Fenja additionally receives warrants free of charge equal to 3% of post-issue shares, struck at 140% of the issue price (SEK 0.28) and exercisable to 31 May 2031. In our view, the all-in cost of the Fenja package is again high, consistent with our prior view that Metacon's large-project, working-capital-intensive model requires costly external funding while the company waits on milestone payments.

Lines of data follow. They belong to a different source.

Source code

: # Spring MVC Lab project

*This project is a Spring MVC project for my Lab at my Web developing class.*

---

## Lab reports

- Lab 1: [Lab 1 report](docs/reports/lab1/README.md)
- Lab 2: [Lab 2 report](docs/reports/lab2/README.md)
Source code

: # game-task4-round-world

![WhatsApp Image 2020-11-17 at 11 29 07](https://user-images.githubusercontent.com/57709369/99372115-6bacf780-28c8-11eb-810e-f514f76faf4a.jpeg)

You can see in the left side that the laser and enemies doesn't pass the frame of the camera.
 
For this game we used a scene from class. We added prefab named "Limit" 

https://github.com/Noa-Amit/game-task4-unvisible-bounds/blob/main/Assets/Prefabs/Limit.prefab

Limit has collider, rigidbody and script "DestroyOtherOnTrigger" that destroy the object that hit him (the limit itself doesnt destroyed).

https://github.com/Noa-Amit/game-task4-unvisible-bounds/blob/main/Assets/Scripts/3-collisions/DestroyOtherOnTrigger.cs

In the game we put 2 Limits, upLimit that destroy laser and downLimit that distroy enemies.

Strategically, we believe that the raise is a logical and arguably necessary step. Use of proceeds is prioritized as ~45% to repay the temporary project financing taken in January (the costly Fenja bridge), ~35% to project execution and delivery capability, and ~20% to commercial expansion in electrolysis, including new geographies such as South America. In our view, clearing the expensive January debt and securing working capital removes a near-term liquidity risk that had been weighing on the equity story. We also believe that management defending its ownership by subscribing is a modest positive signal. In addition, following the rights issue we believe Metacon strengthens its ability to execute its current order backlog and is better placed to convert its growing sales pipeline into firm orders. All in all, the capital raise was largely anticipated from our side. We have previously highlighted that Metacon's project-driven business model requires substantial working capital and expected the company to seek additional financing. In our previous update, we had modeled an equity issue of 150 MSEK in 2026 at a higher subscription price of 0.24 SEK per share. While the total raised amount is somewhat smaller than our previous assumption, the steeper discount results in greater dilution, which has a negative impact on the per-share valuation. We will provide a more detailed assessment of the impact on our valuation in a forthcoming update.